Well, of course, part of the problem is that the best theories of "rational agents" try to assume Homo Economicus into being, and insist on cutting off all the ways in which physically-realizable minds cannot fit. So we need a definition of rationality that makes sense in a world where agents don't have completed infinities of computational power and can be modified by the environment and don't come with built-in utility functions that necessarily map physically realizable situations to the real numbers.

If we could program that computer to reliably achieve some simple goal (such as producing as much diamond as possible), then a large share of the AI alignment research would be completed.

Wait wait wait. You're saying that the path between Clippy and a prospective completed FAI is shorter than the path between today's AI state-of-the-art and Clippy? Because it sounds like you're saying that, even though I really don't expect you to say that.

On the upside, I do think we can spell out a research program to get us there, which will be grounded in current computational cog-sci and ML literature, which will also help with Friendliness/alignment engineering, which will not engender arguments with Jessica over math this time.

But now for the mandatory remark: you are insane and will kill us all ;-), rabble rabble rabble.

Comment author: Jiro 02 January 2016 01:16:48AM 0 points [-]

Programming a computer to reliably make lots of diamonds (or paperclips) is not creating Clippy for the same reason that programming Google Maps to produce the shortest distance between two locations is not creating Clippy. People program computers to do X, where X doesn't consider the welfare of humans, all the time. The programming is not really "do X no matter what", it's "do X using these methods". Google Maps will not start trying to hack the computers of construction equipment in order to build a bridge and shorten the distance it finds between two points.

Comment author: [deleted] 02 January 2016 05:16:43AM 1 point [-]

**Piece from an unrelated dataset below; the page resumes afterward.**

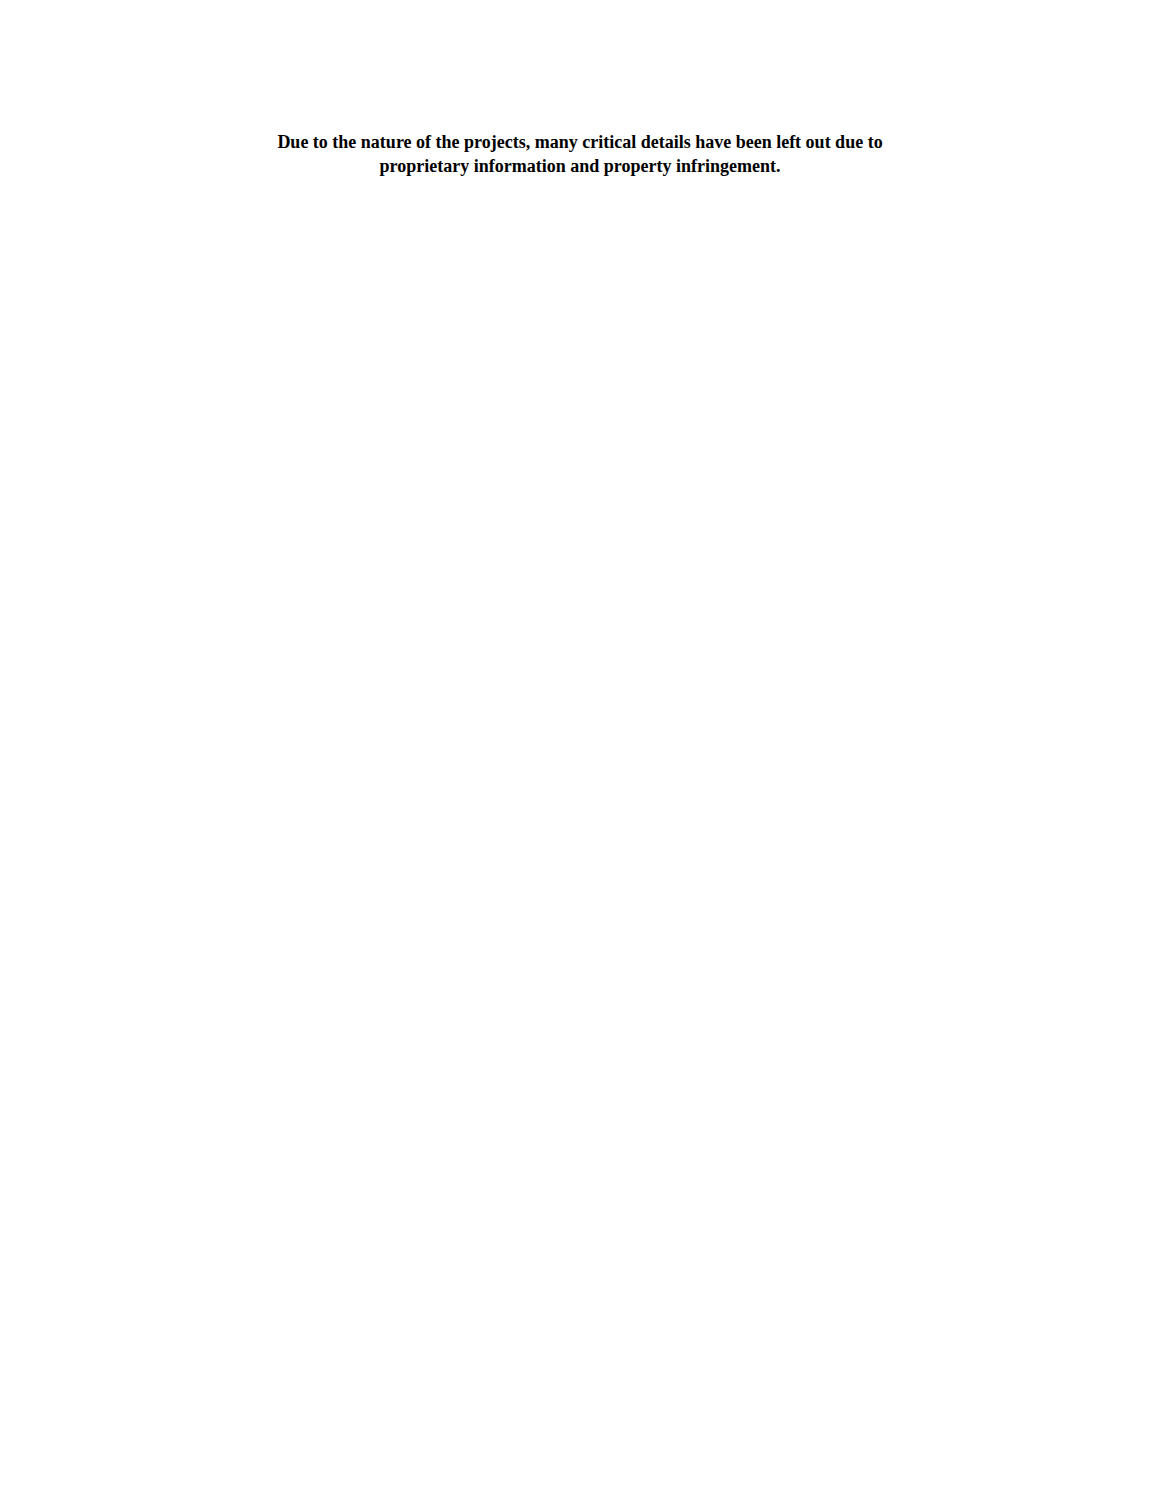Due to the nature of the projects, many critical details have been left out due to proprietary information and property infringement.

Programming a computer to reliably make lots of diamonds (or paperclips) is not creating Clippy for the same reason that programming Google Maps to produce the shortest distance between two locations is not creating Clippy.

Ok, but that makes Nate's statement very confusing. We already understand, "up to" R&D effort, how to program computers to use various peripherals to perform a task in the physical world without intelligence, using fixed methods. I'm left confused at what industrial automation has to do with AI alignment research.